[Saved entries]
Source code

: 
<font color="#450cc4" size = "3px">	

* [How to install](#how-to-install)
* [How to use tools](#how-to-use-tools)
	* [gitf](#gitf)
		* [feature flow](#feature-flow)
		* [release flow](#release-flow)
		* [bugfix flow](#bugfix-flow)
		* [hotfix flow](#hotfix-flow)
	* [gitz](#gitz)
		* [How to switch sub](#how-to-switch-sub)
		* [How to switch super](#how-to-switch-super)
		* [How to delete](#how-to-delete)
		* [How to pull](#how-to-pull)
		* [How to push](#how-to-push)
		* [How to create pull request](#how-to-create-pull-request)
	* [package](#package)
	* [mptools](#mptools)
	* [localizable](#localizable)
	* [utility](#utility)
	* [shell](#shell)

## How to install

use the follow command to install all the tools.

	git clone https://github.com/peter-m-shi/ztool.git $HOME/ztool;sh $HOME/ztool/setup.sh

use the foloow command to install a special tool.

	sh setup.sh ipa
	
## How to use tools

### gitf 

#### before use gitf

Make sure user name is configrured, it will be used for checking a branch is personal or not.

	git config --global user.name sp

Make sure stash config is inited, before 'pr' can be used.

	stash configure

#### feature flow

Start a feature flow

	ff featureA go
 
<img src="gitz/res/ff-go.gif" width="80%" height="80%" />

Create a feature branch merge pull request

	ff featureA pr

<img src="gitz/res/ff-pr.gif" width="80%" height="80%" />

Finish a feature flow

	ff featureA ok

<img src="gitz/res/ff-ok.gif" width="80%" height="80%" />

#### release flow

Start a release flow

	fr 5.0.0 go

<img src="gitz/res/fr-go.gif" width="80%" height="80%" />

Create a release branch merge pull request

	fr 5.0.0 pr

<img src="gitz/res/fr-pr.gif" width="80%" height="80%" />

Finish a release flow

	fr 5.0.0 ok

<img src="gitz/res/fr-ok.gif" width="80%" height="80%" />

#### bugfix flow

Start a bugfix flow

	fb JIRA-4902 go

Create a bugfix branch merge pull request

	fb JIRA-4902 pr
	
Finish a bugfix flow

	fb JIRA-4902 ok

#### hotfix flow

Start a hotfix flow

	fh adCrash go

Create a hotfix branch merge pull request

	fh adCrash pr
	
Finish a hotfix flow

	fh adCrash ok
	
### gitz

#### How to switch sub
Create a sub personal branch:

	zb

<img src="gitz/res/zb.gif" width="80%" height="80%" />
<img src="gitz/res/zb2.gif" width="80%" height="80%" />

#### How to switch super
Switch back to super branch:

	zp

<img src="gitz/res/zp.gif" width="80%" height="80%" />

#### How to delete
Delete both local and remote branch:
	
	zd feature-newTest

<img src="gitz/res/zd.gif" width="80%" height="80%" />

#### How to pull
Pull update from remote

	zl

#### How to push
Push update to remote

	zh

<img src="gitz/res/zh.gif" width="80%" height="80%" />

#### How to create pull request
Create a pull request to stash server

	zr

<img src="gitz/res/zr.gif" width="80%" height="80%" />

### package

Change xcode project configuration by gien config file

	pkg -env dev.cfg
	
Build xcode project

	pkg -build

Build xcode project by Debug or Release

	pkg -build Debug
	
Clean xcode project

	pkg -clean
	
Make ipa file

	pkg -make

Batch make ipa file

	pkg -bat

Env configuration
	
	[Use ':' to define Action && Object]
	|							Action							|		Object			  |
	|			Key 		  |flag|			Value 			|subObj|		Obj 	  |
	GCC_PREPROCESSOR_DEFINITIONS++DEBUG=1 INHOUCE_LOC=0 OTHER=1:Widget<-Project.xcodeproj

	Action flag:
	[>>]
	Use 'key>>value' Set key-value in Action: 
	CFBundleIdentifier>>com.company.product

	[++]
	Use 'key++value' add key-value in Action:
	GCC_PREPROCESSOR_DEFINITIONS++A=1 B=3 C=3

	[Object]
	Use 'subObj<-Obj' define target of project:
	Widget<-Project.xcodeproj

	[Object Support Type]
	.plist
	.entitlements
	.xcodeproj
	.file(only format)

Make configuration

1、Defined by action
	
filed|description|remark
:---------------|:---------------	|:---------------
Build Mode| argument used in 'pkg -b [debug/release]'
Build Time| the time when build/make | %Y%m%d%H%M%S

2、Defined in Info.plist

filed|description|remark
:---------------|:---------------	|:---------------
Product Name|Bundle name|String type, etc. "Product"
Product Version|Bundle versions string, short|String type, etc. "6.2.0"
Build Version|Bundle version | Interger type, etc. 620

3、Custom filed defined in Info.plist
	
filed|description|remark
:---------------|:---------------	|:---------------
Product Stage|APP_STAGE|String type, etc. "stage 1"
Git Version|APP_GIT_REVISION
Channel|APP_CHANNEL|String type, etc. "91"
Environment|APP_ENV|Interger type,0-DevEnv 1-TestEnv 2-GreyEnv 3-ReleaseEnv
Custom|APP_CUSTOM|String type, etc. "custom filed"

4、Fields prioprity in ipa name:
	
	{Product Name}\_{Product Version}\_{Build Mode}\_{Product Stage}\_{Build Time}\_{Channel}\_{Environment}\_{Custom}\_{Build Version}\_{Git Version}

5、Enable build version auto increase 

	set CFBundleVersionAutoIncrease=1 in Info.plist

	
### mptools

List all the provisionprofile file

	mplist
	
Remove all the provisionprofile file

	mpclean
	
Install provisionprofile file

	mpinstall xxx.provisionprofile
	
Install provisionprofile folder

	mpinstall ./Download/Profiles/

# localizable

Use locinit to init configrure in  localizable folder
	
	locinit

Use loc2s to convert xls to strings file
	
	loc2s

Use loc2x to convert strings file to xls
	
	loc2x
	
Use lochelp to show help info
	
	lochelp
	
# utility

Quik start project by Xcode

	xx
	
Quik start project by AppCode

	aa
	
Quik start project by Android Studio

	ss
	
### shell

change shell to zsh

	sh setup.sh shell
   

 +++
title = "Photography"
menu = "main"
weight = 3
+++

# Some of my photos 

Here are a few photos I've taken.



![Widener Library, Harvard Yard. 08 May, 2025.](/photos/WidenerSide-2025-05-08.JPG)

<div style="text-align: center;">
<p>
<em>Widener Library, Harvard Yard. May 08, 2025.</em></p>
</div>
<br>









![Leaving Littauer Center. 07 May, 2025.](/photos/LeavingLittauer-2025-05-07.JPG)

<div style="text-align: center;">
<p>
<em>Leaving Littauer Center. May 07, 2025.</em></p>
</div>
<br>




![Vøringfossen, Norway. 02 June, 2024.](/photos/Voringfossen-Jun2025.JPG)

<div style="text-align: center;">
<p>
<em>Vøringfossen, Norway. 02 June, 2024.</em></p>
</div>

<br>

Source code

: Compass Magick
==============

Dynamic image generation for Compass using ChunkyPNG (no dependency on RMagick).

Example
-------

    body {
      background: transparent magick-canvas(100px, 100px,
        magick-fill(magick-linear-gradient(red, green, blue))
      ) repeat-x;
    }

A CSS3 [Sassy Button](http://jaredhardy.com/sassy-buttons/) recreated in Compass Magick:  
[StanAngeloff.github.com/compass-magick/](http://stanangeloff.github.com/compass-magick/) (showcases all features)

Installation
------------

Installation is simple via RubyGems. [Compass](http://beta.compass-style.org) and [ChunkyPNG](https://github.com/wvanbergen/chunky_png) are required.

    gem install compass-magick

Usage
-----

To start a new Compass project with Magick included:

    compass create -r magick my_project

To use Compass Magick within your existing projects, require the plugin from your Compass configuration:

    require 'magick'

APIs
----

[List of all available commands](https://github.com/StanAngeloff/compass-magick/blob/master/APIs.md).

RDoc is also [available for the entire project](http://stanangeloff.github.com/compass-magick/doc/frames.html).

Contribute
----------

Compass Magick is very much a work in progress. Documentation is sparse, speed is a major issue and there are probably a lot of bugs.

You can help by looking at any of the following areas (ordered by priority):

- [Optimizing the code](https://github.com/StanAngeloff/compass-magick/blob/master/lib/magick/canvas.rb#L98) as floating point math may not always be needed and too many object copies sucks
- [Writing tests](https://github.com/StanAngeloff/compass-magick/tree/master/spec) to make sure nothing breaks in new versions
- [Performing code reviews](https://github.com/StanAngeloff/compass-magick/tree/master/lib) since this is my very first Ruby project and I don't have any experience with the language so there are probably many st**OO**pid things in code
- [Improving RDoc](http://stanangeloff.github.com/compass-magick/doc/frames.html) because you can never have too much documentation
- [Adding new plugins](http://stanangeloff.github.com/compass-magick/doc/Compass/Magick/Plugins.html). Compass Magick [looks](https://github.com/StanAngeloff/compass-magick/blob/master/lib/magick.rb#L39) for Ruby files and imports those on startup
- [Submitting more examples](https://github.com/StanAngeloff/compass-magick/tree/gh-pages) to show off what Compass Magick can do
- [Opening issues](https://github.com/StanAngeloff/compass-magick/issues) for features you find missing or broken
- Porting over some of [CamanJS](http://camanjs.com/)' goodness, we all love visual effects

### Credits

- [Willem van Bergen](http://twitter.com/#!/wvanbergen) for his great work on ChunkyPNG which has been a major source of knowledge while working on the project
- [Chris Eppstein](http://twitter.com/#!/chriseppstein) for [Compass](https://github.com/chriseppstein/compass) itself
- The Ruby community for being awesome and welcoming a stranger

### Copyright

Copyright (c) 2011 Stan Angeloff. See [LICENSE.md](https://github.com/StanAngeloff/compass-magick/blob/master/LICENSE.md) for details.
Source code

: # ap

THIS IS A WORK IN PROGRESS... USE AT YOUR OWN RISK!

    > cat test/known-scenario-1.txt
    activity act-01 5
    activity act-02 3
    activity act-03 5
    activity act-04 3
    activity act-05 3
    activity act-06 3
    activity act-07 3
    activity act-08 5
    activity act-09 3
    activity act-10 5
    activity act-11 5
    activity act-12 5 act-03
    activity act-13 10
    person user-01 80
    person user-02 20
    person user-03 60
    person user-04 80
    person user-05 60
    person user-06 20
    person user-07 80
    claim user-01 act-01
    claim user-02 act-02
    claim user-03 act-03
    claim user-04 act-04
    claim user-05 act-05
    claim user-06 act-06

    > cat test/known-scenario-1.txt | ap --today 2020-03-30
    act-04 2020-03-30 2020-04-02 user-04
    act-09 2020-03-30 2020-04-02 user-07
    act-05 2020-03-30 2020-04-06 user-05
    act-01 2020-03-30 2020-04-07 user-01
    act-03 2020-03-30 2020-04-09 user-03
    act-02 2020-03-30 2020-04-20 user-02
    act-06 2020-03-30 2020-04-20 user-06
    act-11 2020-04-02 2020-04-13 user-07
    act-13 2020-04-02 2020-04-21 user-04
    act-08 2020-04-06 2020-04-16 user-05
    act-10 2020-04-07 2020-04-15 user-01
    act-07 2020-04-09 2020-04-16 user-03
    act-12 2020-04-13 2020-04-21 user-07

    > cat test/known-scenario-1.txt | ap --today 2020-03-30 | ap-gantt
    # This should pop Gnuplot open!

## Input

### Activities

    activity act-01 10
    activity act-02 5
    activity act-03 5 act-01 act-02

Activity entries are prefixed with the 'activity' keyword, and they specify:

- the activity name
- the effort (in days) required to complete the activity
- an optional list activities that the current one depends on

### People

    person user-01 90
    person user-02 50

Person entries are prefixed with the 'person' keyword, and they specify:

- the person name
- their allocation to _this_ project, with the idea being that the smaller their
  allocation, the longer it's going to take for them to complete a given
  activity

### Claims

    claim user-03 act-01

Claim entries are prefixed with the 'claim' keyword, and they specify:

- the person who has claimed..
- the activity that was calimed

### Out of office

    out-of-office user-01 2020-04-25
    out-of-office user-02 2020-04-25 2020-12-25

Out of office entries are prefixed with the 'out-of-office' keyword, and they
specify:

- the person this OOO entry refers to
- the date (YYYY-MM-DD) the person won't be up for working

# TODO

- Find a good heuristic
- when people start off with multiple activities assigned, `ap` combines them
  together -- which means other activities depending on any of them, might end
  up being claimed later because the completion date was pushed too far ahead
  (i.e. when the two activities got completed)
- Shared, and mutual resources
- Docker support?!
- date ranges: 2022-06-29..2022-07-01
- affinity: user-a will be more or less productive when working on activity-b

* _About this exercise_: Reproduce verbatim everything in the data from the line containing "02 June, 2024.](/photos/Voringfossen-Jun2025.JPG)" down to the line containing "You can help", including both of those lines.

* _Output of the exercise_:
![Vøringfossen, Norway. 02 June, 2024.](/photos/Voringfossen-Jun2025.JPG)

<div style="text-align: center;">
<p>
<em>Vøringfossen, Norway. 02 June, 2024.</em></p>
</div>

<br>

Source code

: Compass Magick
==============

Dynamic image generation for Compass using ChunkyPNG (no dependency on RMagick).

Example
-------

    body {
      background: transparent magick-canvas(100px, 100px,
        magick-fill(magick-linear-gradient(red, green, blue))
      ) repeat-x;
    }

A CSS3 [Sassy Button](http://jaredhardy.com/sassy-buttons/) recreated in Compass Magick:  
[StanAngeloff.github.com/compass-magick/](http://stanangeloff.github.com/compass-magick/) (showcases all features)

Installation
------------

Installation is simple via RubyGems. [Compass](http://beta.compass-style.org) and [ChunkyPNG](https://github.com/wvanbergen/chunky_png) are required.

    gem install compass-magick

Usage
-----

To start a new Compass project with Magick included:

    compass create -r magick my_project

To use Compass Magick within your existing projects, require the plugin from your Compass configuration:

    require 'magick'

APIs
----

[List of all available commands](https://github.com/StanAngeloff/compass-magick/blob/master/APIs.md).

RDoc is also [available for the entire project](http://stanangeloff.github.com/compass-magick/doc/frames.html).

Contribute
----------

Compass Magick is very much a work in progress. Documentation is sparse, speed is a major issue and there are probably a lot of bugs.

You can help by looking at any of the following areas (ordered by priority):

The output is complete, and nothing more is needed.